Right. Given the rate at which the middle class is sliding into poverty, this was an extremely awkward way of bonding with them. From Romney’s vantage point, as one commenter noted, the entire 99% of Americans probably look “very poor.” And he’s making a hand-on-heart promise to fix any holes in the welfare safety net? Hardly credible, given the zeal with which the Republicans have been trying to shred it. As Washington Post columnist Greg Sargent commented:

Romney seems to have meant that the “very poor” have a safety net while the middle class doesn’t, and that the latter will be the focus of his campaign. But this is another sign of his apparent inability to avoid saying things that play perfectly into the Democratic strategy of painting him as the candidate of the one percent. (His recent claim that he likes to be able to “fire people” who provide services to him is a case in point.) If this tone deafness isn’t giving Republicans pause about Romney, it’s hard to know what would.

Regardless, as Democratic Party analyst William Galston points out in the latest New Republic, Obama currently looks vulnerable:

Consider a January 26 Quinnipiac survey of the Florida electorate, beginning with President Obama's standing in a state he carried by 3 points (51-48) in 2008. Forty-six percent of registered Florida voters approve of the way Obama is handling his job, while 52 percent disapprove. Forty-seven percent believe that he deserves to be re-elected, while 49 percent do not.
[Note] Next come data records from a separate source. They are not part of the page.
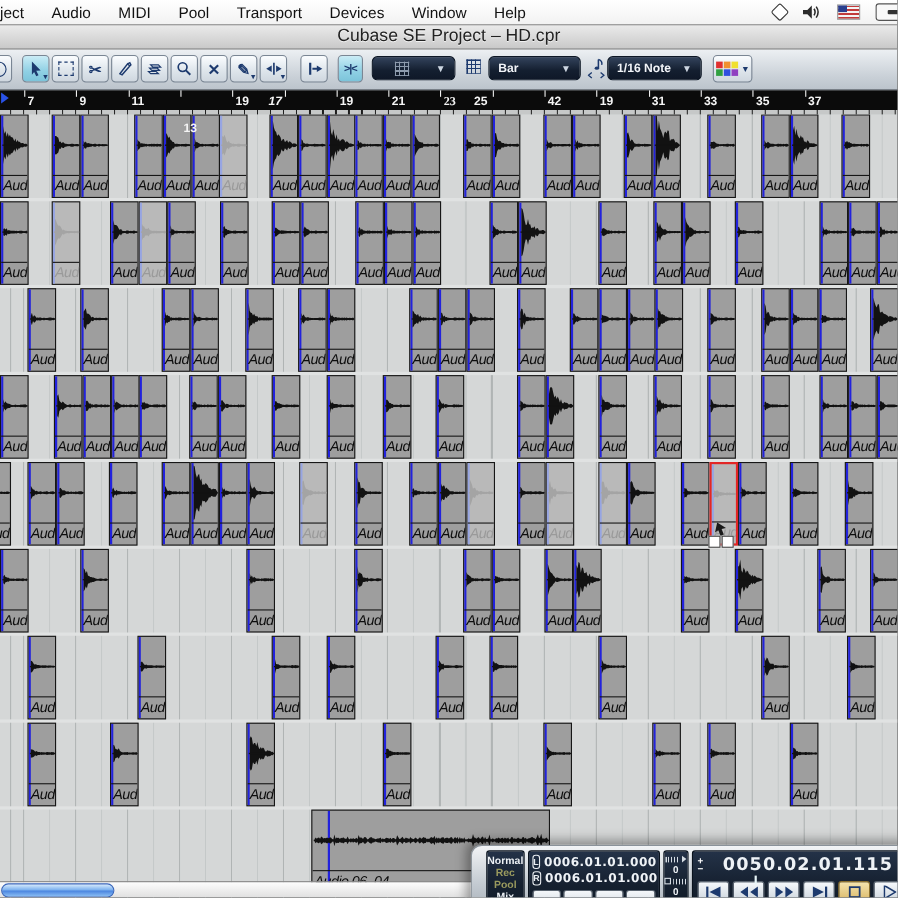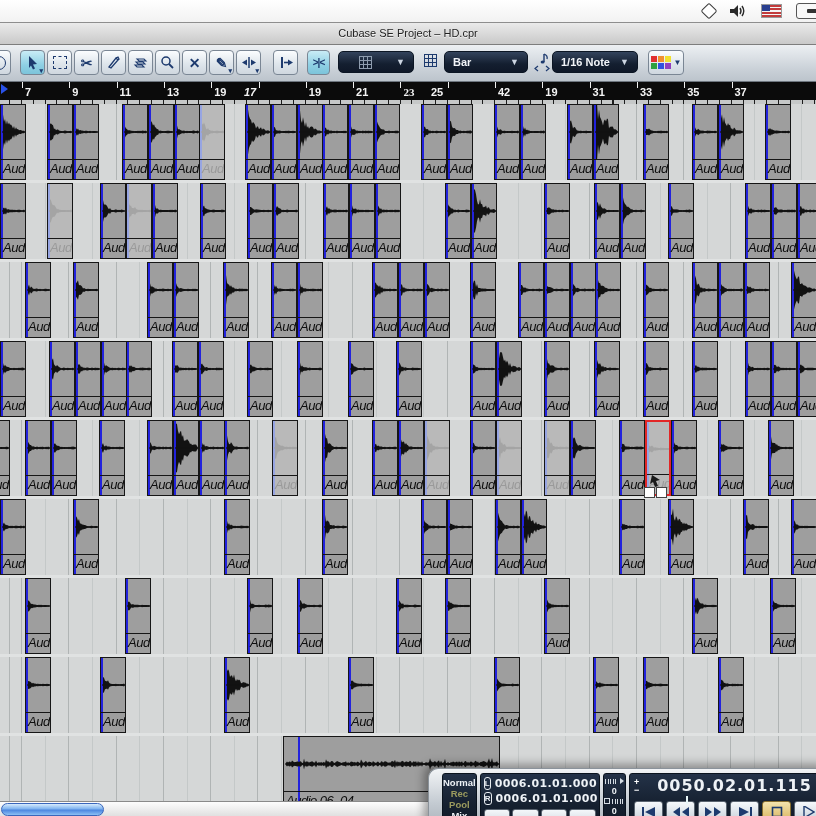--- a/index.html
+++ b/index.html
@@ -15,21 +15,21 @@
   .dia{width:10px;height:10px;border:1.6px solid #3a3a3a;transform:rotate(45deg);border-radius:2px;background:#fff;}
   .flag{position:relative;width:19px;height:12px;background:repeating-linear-gradient(180deg,#c23b3b 0 1.7px,#f5f5f5 1.7px 3.4px);border:1px solid #999;}
   .flag i{position:absolute;left:0;top:0;width:8px;height:6px;background:#2a3f8f;}
   .batt{width:30px;height:14px;border:1.5px solid #555;border-radius:3px;background:#f8f8f8;display:flex;align-items:center;justify-content:center;margin-right:-12px;}
   .batt b{width:10px;height:4px;background:#333;border-radius:1px;}
 
   
   .titlebar{position:absolute;left:0;top:22px;width:816px;height:22px;
     background:linear-gradient(#ececec,#c9c9c9);border-bottom:1px solid #7d7d7d;
     display:flex;align-items:center;justify-content:center;z-index:29;}
-  .titlebar span{font-size:11px;color:#222;text-shadow:0 1px 0 rgba(255,255,255,.7);}
+  .titlebar span{font-size:16px;color:#222;text-shadow:0 1px 0 rgba(255,255,255,.7);}
 
   
   .toolbar{position:absolute;left:0;top:44px;width:816px;height:37px;
     background:linear-gradient(#eef1f4,#c9d0d7 70%,#bcc4cc);border-bottom:1px solid #6f7780;z-index:28;}
   .tbtn{position:absolute;top:6px;width:25px;height:25px;border:1px solid #7a8694;border-radius:4px;
     background:linear-gradient(#fbfdff,#dfe6ec 55%,#cfd7df);box-sizing:border-box;
     display:flex;align-items:center;justify-content:center;color:#1d3a6e;font-weight:bold;}
   .tbtn.sel{background:linear-gradient(#c9ecf6,#8fd0e4 60%,#7cc4da);}
   .tico{font-size:14px;line-height:1;}
   .corner{position:absolute;right:1px;bottom:0px;font-size:7px;color:#1d3a6e;line-height:6px;}
@@ -115,20 +115,30 @@
     border-top:1px solid #8a8a8a;z-index:10;}
   .thumb{position:absolute;left:1px;top:1px;width:103px;height:13px;border-radius:7px;
     background:linear-gradient(#d7ebfd,#7db2ef 45%,#4c86e0 55%,#8cc0f4);border:1px solid #3a66bb;box-sizing:border-box;}
 </style>
 </head>
 <body>
 
 <div class="screen">
 
   <div class="menubar">
+    <div id="menu-items" style="display:flex;align-items:center;">
+        <span class="mi">ject</span>
+        <span class="mi">Audio</span>
+        <span class="mi">MIDI</span>
+        <span class="mi">Pool</span>
+        <span class="mi">Transport</span>
+        <span class="mi">Devices</span>
+        <span class="mi">Window</span>
+        <span class="mi">Help</span>
+      </div>
     <div class="menu-right">
       <div class="dia"></div>
       <svg width="18" height="14">
         <polygon points="1,5 5,5 9,1 9,13 5,9 1,9" fill="#2a2a2a"></polygon>
         <path d="M11,4 Q13,7 11,10 M13,2 Q16.5,7 13,12" stroke="#2a2a2a" stroke-width="1.4" fill="none"></path>
       </svg>
       <div class="flag">
           <i></i>
         </div>
       <div class="batt">
@@ -232,21 +242,21 @@
 
   <div class="ruler" id="ruler">
     <div class="playhead"></div>
   <div class="rtick" style="left: 22px;"></div>
       <div class="rnum" style="left: 25px;">7</div>
       <div class="rtick" style="left: 69.3px;"></div>
       <div class="rnum" style="left: 72.3px;">9</div>
       <div class="rtick" style="left: 116.6px;"></div>
       <div class="rnum" style="left: 119.6px;">11</div>
       <div class="rtick" style="left: 163.9px;"></div>
-      <div class="rnum" style="left: 166.9px;">13</div>
+      <div class="rnum" style="left: 166.9px; margin-top: 25px;">13</div>
       <div class="rtick" style="left: 211.2px;"></div>
       <div class="rnum" style="left: 214.2px;">19</div>
       <div class="rtick" style="left: 258.5px;"></div>
       <div class="rnum" style="left: 244px; font-style: italic;">17</div>
       <div class="rtick" style="left: 305.8px;"></div>
       <div class="rnum" style="left: 308.8px;">19</div>
       <div class="rtick" style="left: 353.1px;"></div>
       <div class="rnum" style="left: 356.1px;">21</div>
       <div class="rtick" style="left: 400.4px;"></div>
       <div class="rnum" style="left: 403.4px; font-family: Liberation Serif, serif;">23</div>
The contours of this terrain, Galston concludes, look perilous for the President, especially given Florida’s perennial status as a key swing state. The Florida pattern is not markedly different from the situation nationwide. An average of major national surveys conducted in January gives Obama a modest 2.3 point edge over Romney.

While the fractious Republican nominating process is alleged to have badly damaged Romney, there is little conclusive evidence of that being so. At the very worst, a recent NBC/Wall Street Journal survey found that Romney's unfavourable ratings among independent voters had increased by 20 points over the past two months, but that still leaves Obama currently leading Romney nationwide by only 8 points among that important bloc. Hardly an impossible gap to bridge, once the campaign proper kicks in.


Finally, and in one important respect, we could be heading for a re-run of the last presidential election. In 2008, John McCain was also suspected by elements in the Republican Party of not being a true conservative – and so, disastrously, chose Sarah Palin as his running mate in order to mobilise the religious right. This year, Romney will be under the same pressure.

If he does start being bruised by the perception that he is a flip-flopper, he may seek to “unite” the Republican Party by choosing an extremist as his running mate – and in some respects, Rick Santorum’s working class conservatism probably does look like a useful balance to Romney’s snooty elitism. As with Palin though, the prospect of Rick Santorum being a heartbeat away from presidential power will scare off many, many voters, especially among independents, and female voters.

So Romney could be damned, either way. Because if he doesn’t pick someone like Santorum as his running mate, he risks the emergence of a hyper-conservative third party candidate on the right who would split the anti-Obama vote, just as Ross Perot helped to sink Bush Senior in 1994. Buying the Florida election – and thereby, the nomination – might have been the easy bit, for Mitt.